Boris Johnson's COVID catch-up tsar has resigned after claiming the government failed to provide enough money to fund a proper schools recovery plan.

Sir Kevan Collins said: "After the hardest of years, a comprehensive recovery plan - adequately funded and sustained over multiple years - would rebuild a stronger and fairer system.

"A half-hearted approach risks failing hundreds of thousands of pupils.

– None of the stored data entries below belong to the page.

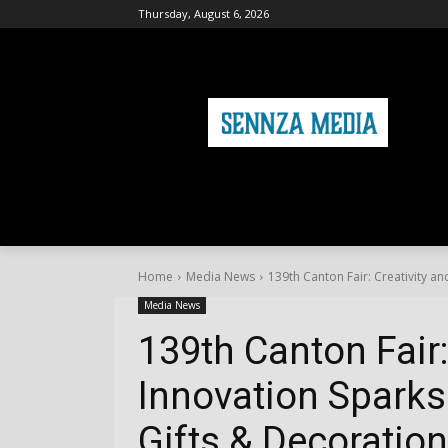
Thursday, August 6, 2026
HOME
FASHION
HEALTH & FITNE
Home
Media News
139th Canton Fair: Creativity and
Media News
139th Canton Fair:
Innovation Sparks 
Gifts & Decoratio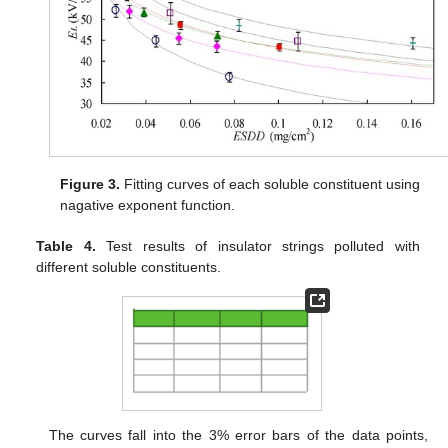
Figure 3.
Fitting curves of each soluble constituent using
nagative exponent function.
Table 4.
Test results of insulator strings polluted with
different soluble constituents.
The curves fall into the 3% error bars of the data points,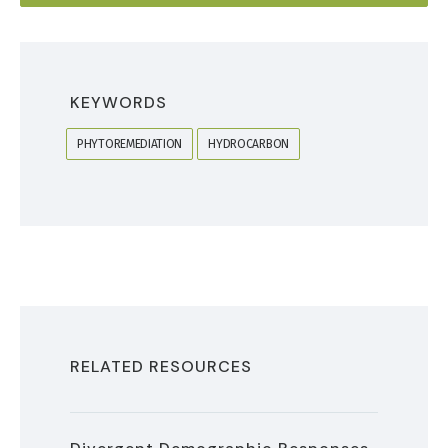
KEYWORDS
PHYTOREMEDIATION
HYDROCARBON
RELATED RESOURCES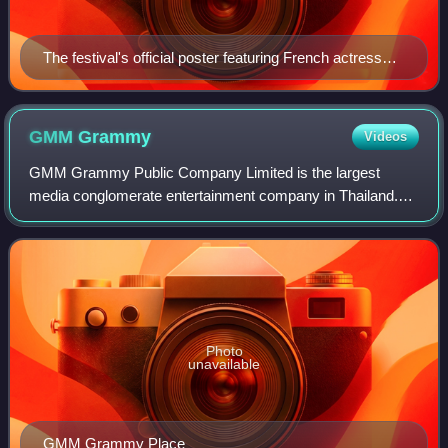
The festival's official poster featuring French actress
Juliette Binoche
GMM
Grammy
Videos
GMM Grammy Public Company Limited is the largest
media conglomerate entertainment company in Thailand.
Top Grammy artists include Bird Thongchai, Silly Fools,
Loso, Tai Orathai, Bie Sukrit, Tata Young
Photo
unavailable
GMM Grammy Place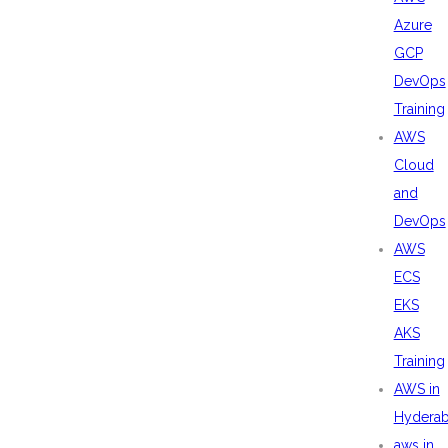
Azure
GCP
DevOps
Training
AWS
Cloud
and
DevOps
AWS
ECS
EKS
AKS
Training
AWS in
Hydera
aws in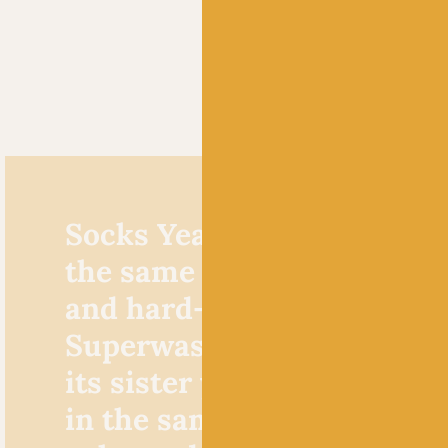
Socks Yeah! DK is made f
the same super soft but st
and hard-wearing blend of
Superwash Merino and Ny
its sister yarn,
Socks Yeah!
in the same fabulous palet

The support announced by government so far does not come close to meeting the scale of the challenge and is why I have no option but to resign from my post."

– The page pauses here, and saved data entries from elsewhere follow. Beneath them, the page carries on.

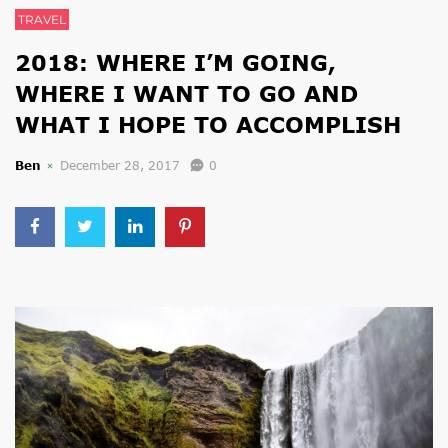
TRAVEL
2018: WHERE I’M GOING,
WHERE I WANT TO GO AND
WHAT I HOPE TO ACCOMPLISH
Ben
December 28, 2017
0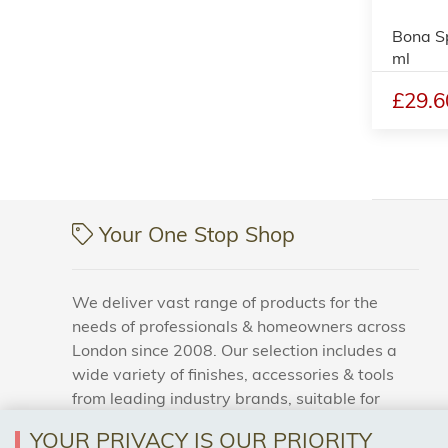
Bona S
ml
£29.6
Your One Stop Shop
We deliver vast range of products for the
needs of professionals & homeowners across
London since 2008. Our selection includes a
wide variety of finishes, accessories & tools
from leading industry brands, suitable for
households and business areas.
YOUR PRIVACY IS OUR PRIORITY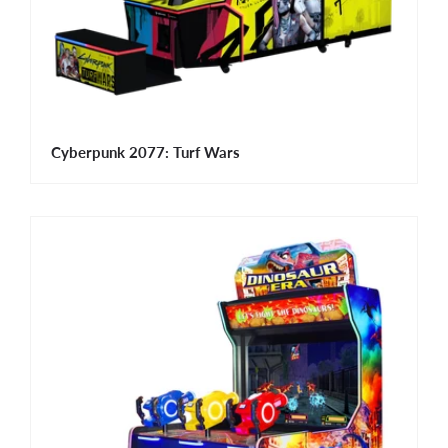
Cyberpunk 2077: Turf Wars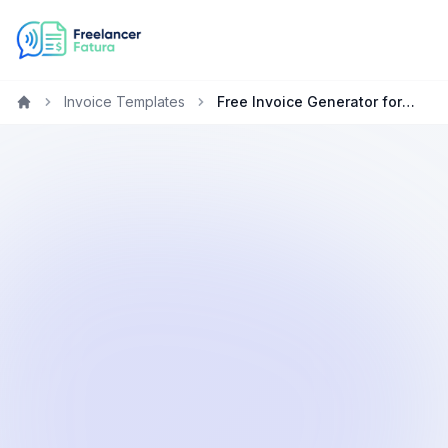
Invoice Templates
Free Invoice Generator for Social Media Managers
Home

Sky News understands the proposal put to the Treasury to help schools recover from lost learning during the coronavirus pandemic was worth around £15bn, with 100 extra hours of teaching per pupil.

However, only a £1.4bn package was unveiled by the government on Wednesday, with the plans denounced as a "damp squib" by unions.

Sir Kevan, who has been in the education sector for more than 30 years, said the package "falls far short of what is needed" and warned it is "too narrow, too small and will be delivered too slowly".

He added that the average primary school will receive just £6,000 per year, equivalent to £22 per child after the average pupil has "missed 115 days in school".

What did Sir Kevan propose?

The former teacher, who was appointed in February to help children recover lost learning, said he believes the recovery programme should also offer sport, music "and the rich range of activities that define a great education".

He had also proposed extending the school day for three years to ensure academic support did not squeeze out existing activities - but that is not part of the plan announced.

Mr Johnson earlier promised there would be "more coming down the track" and the money is funding "the biggest tutoring programme in the world".

What is in the government's package?

The plan announced on Wednesday morning includes £1bn to support up to six million 15-hour tutoring courses for disadvantaged children, as well as an expansion of the 16-19 tuition fund.

A total of £400m is to help give early years practitioners and 500,000 teachers training and support, while schools and colleges will be funded to give some Year 13 students the option to repeat their final year.

Labour's reaction

Labour's shadow education secretary Kate Green earlier told Sky News the package "falls woefully inadequate" of what is needed and said Sir Kevan's resignation is a "damning indictment" of the plan.

She added: "He was brought in by Boris Johnson because of his experience and expertise in education, but the government have thrown out his ideas as soon as it came to stumping up the money needed to deliver them.

"Our children and their future ambitions and life chances depend on us getting this right. The Conservatives' failure to deliver for children now could cost our country dearly long-term."

The government's reaction

Accepting Sir Kevan's resignation, a Number 10 spokeswoman said: "The prime minister is hugely grateful to Sir Kevan for his work in helping pupils catch up and recover from the effects of the pandemic.

"The government will continue to focus on education recovery and making sure no child is left behind with their learning, with over £3bn committed for catch up so far."